Who could be against such a harmless platitude? But support for this goal, the AAMC implies, is actually support for “health equity.”
Indeed, in the article announcing the poll, Center for Health Justice Founding Director Philip M. Alberti attempts to redefine what health equity has long meant:
“[Health equity] does not mean equal health outcomes. It does not mean handing out unfair advantage.
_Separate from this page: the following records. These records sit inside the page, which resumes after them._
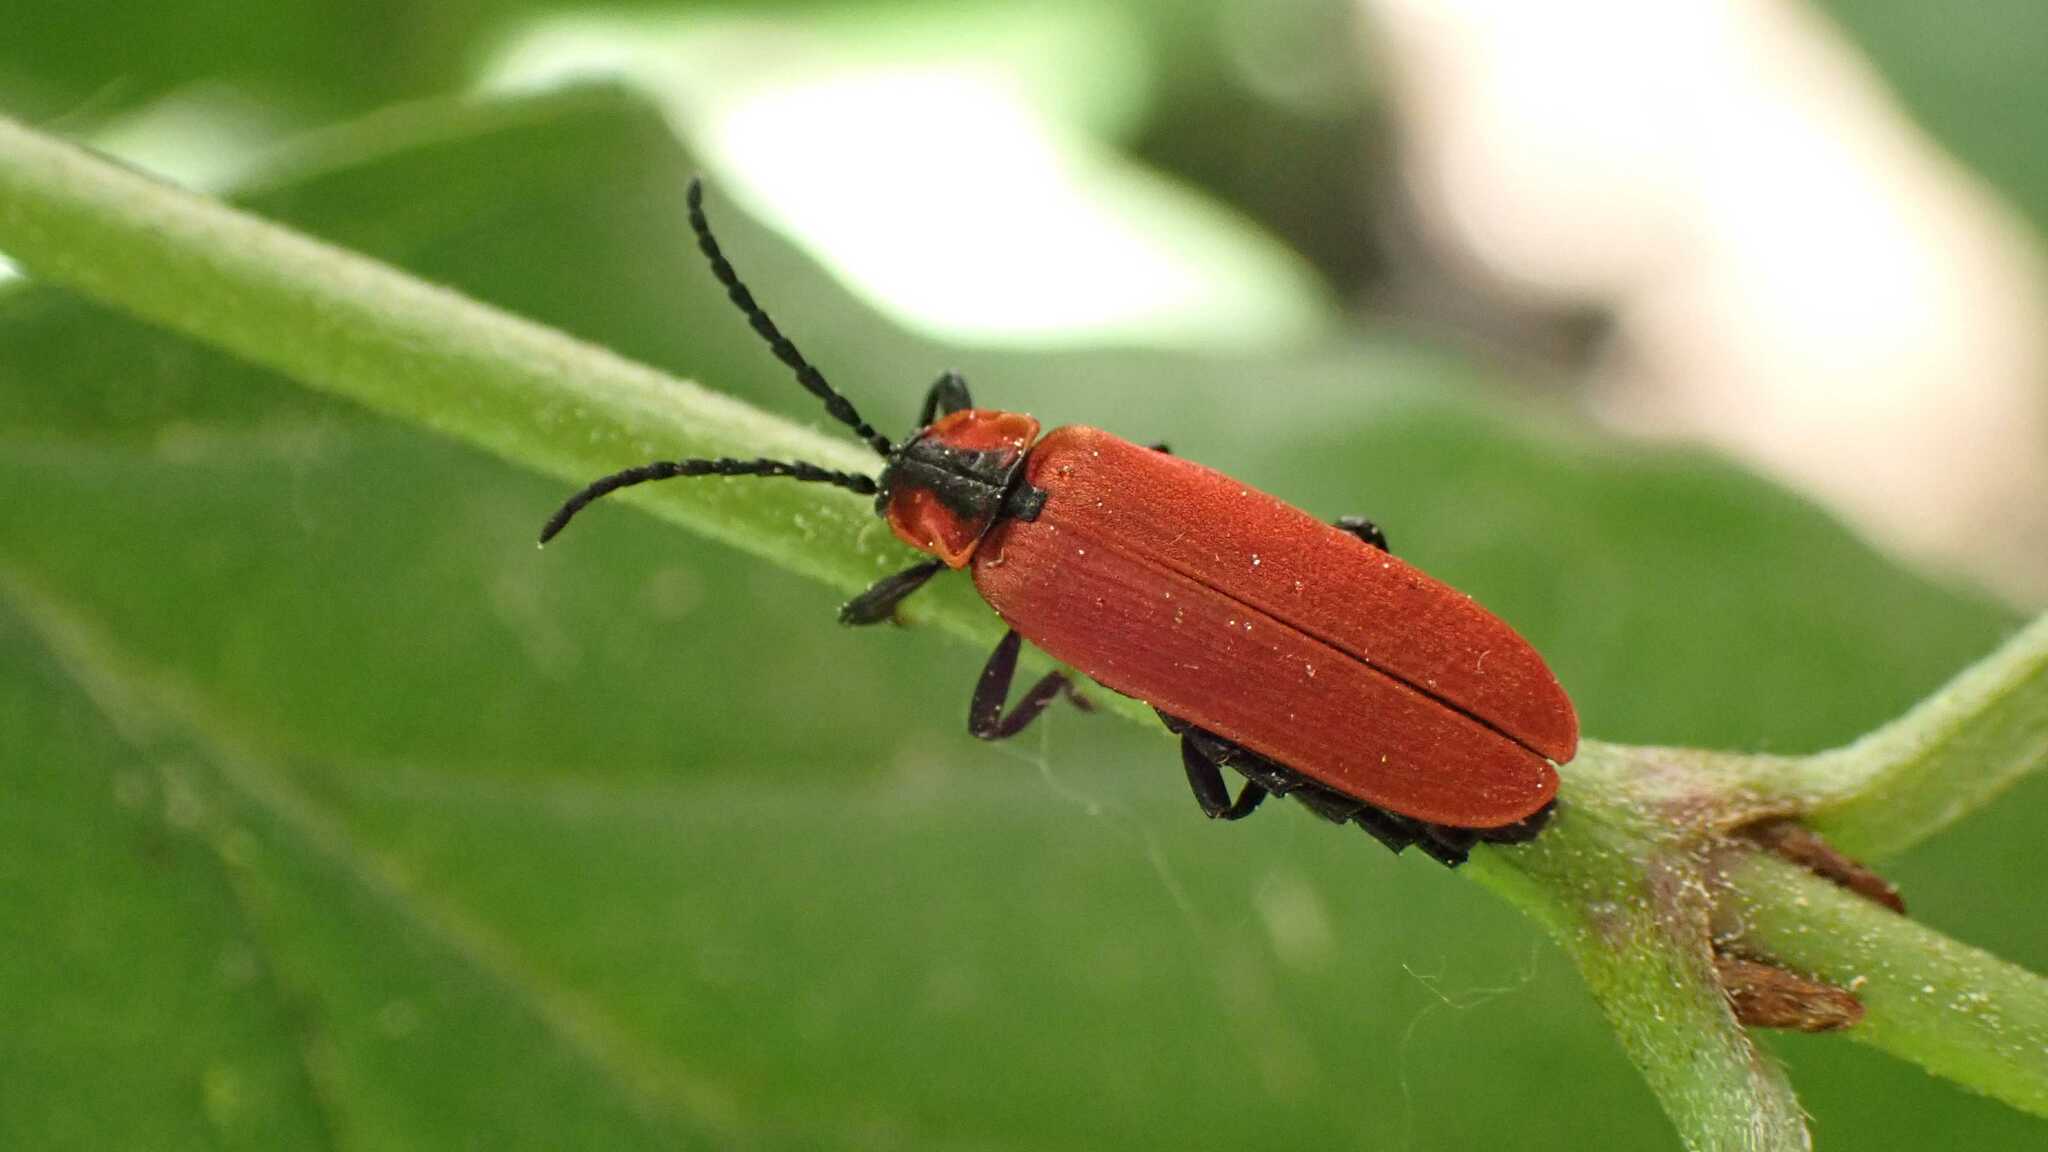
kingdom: Animalia
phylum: Arthropoda
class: Insecta
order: Coleoptera
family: Lycidae
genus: Lygistopterus
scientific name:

It does not mean taking health away from one community to give it to another — there is enough health to go around.”
If only the AAMC actually believed this.
As Do No Harm has documented, the AAMC itself has used the language of “health equity” to refer to initiatives that seek to equalize outcomes between racial groups, often through racial discrimination.
At the AAMC’s 2024 annual meeting, the organization hosted a session called “Strategies for Continuing the Commitment to DEI Values and Achieving Health Equity” in which speakers discussed methods for continuing racially conscious admissions practices.
The AAMC’s amicus brief in support of racially discriminatory admissions policies refers to health equity in the context of equalized health outcomes: “Thousands of other studies have documented race-linked health inequities pervading nearly every index of human health, which combine to result in an overall reduced life expectancy for racial and ethnic minorities that cannot be explained by genetics.”
Alberti even co-authored a research brief published not two years ago titled “Racial Justice and Health Equity: Public Perspectives on Reparations in America,” advocating for racial reparations (which are of course inherently discriminatory) to address health inequities!
It’s hard to see how transferring wealth from one racial group to another, or prioritizing certain racial groups over others in admissions, isn’t “handing out unfair advantage.”
The AAMC is shamelessly attempting to conflate a shorthand for racial discrimination with an anodyne commitment to “opportunity.”
If it were true that the AAMC had suddenly ditched its discriminatory ways, then we would applaud.
But, given the past few years of strident advocacy for racial discrimination, we’re just not buying it.